Fishbach, cette French Fraîcheur qui nous fait aimer à nouveau la Variété 80’s (et le poisson)

(c) Yann Morrisson

Le Limonadier l’avait découverte pendant l’édition 2016 du festival Pete the MonkeyFishbach avait assuré un set seule, armée d’une guitare telecaster et de quelques machines. Ce set nous avait déjà interpellé par la singularité de l’artiste, son approche de l’écriture et son esthétique romantique.

Elle a réussi à emporter dans le petit amphithéâtre la petite foule de lutins pas frais que nous étions. Que de chemin parcouru depuis ! Fishbach a sorti son premier album il y a quelques semaines et fait déjà l’unanimité dans la blogosphère, la pressosphère (et toutes autres corporations de personnes qui donnent leurs avis + le mot sphère). En tout cas au limo elle nous met bien, donc voici voilà notre petit retour sur ce parcours de championne.

Fishbach @ Pete The Monkey - 2016 - C.G.
Fishbach @ Pete The Monkey – 2016 – C.G.

Flora Fishbach (puisque c’est son nom) a d’abord eu un duo, puis des histoires, des déception et d’après ses dires, des désillusions. Elle grandit à Charleville-Mézières où comme chacun le sait la notion de temps se rapproche d’une traversée du désert en solitaire et sans eau. Qu’à cela ne tienne elle n’en développera que d’autant son imaginaire minéral, froid et vibrant. Puisque tout s’est créé dans sa chambre comme elle aime à le rappeler, fishbach a eu le temps de laisser mûrir et éclore son son à elle et c’est tant mieux. Des influences, nombreuses, insconciente ou pas, des Rita Mitsouko à Desireless en passant par le Bernard Lavilliers de « Nuit d’amour », ce son très 80 synthétique et romantique à souhait. Elle en fera d’ailleurs une très belle reprise tout à elle avec « Night bird », reflet fidèle de son goût pour l’obscur (côté pop de la force).
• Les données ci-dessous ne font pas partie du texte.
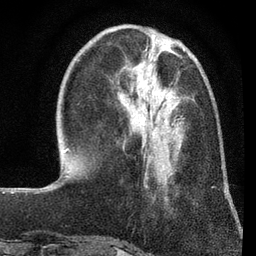
Breast MRI (dynamic contrast-enhanced), one axial slice; slice 24 of 80 in the series (ordered by position); cropped to one breast; dynamic contrast-enhanced series, time point 2 of 7 at this slice position (early post-contrast); 3 T; TE 2.2 ms, TR 5.5 ms; 256 × 256 image matrix. Female patient.
Outlined on this slice (semi-automatic segmentation, software-assisted and operator-edited):
- enhancing-tissue mask used for the functional tumour volume (all voxels passing the contrast-enhancement thresholds inside the analysis volume; usually the tumour): bounding box [x1, y1, x2, y2] px = [139, 115, 183, 182]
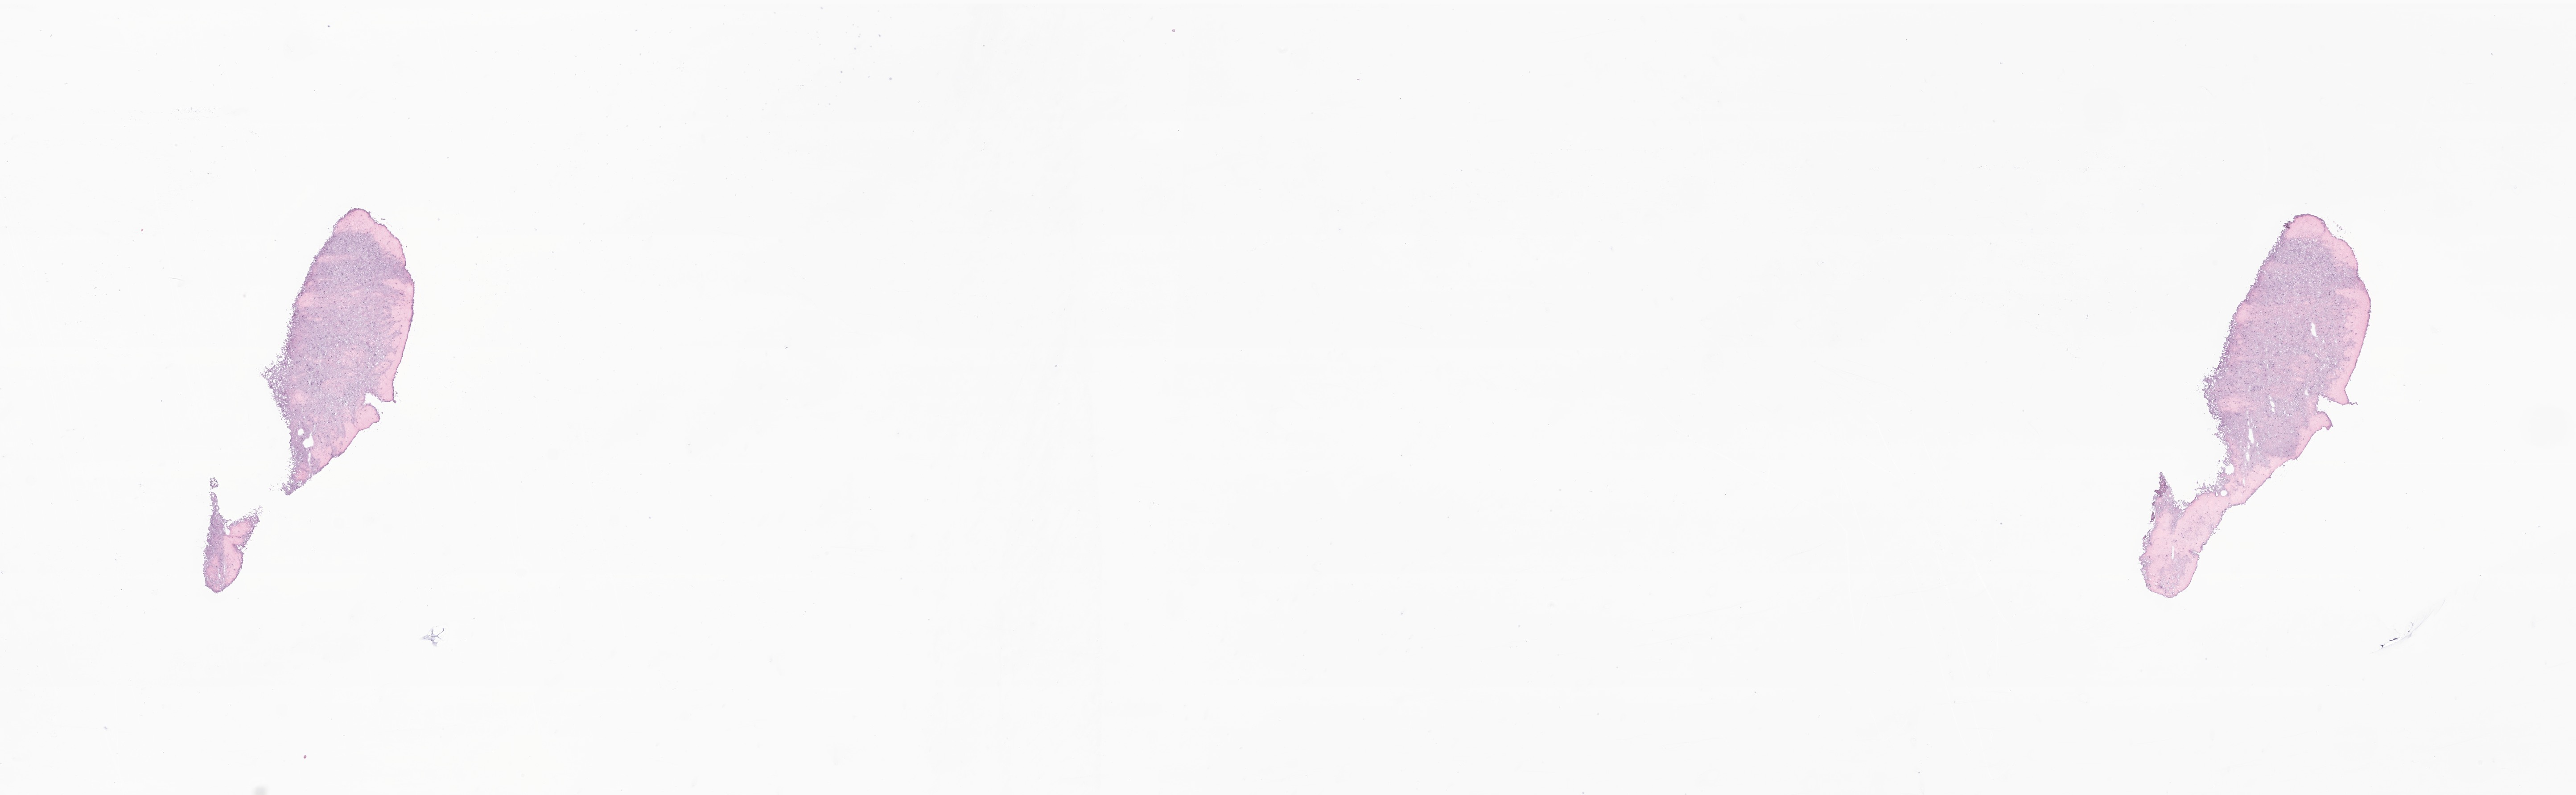
Whole-slide image, H&E stain of tumor tissue from the brain, a low-resolution overview of the entire scanned area, about 24.4 x 7.5 mm. Frozen section. Patient female; age 68 months (5 years 8 months).
Diagnosis (ICD-O-3 morphology term): Neoplasm, malignant.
Après un premier EP éponyme déjà très bien accueilli en 2015, elle sort en Janvier dernier son premier album, A ta merci. Puisque c’est Pete The Monkey qui nous l’a fait découvrir, voilà une session à domicile avec le titre « Ma voie lactée » :

Fishbach séduit vite par son personnage empreint de naturel et de charisme. Voix éreintée, classe mais destroy, elle se retrouvera peut-être malgré elle a être une icône à la fois intemporelle et ambassadrice de sa génération. Et si elle sort du lot, c’est peut-être qu’elle a su dépasser la mode du son 80’s et y apporter sa patte personnelle. Son son n’est pas un exercice de style mais le fruit de sa culture musicale et de son travail. La sacro-sainte presse spécialisée est unanime, la musique douce-amère de Laura n’a pas fini de nous faire vibrer.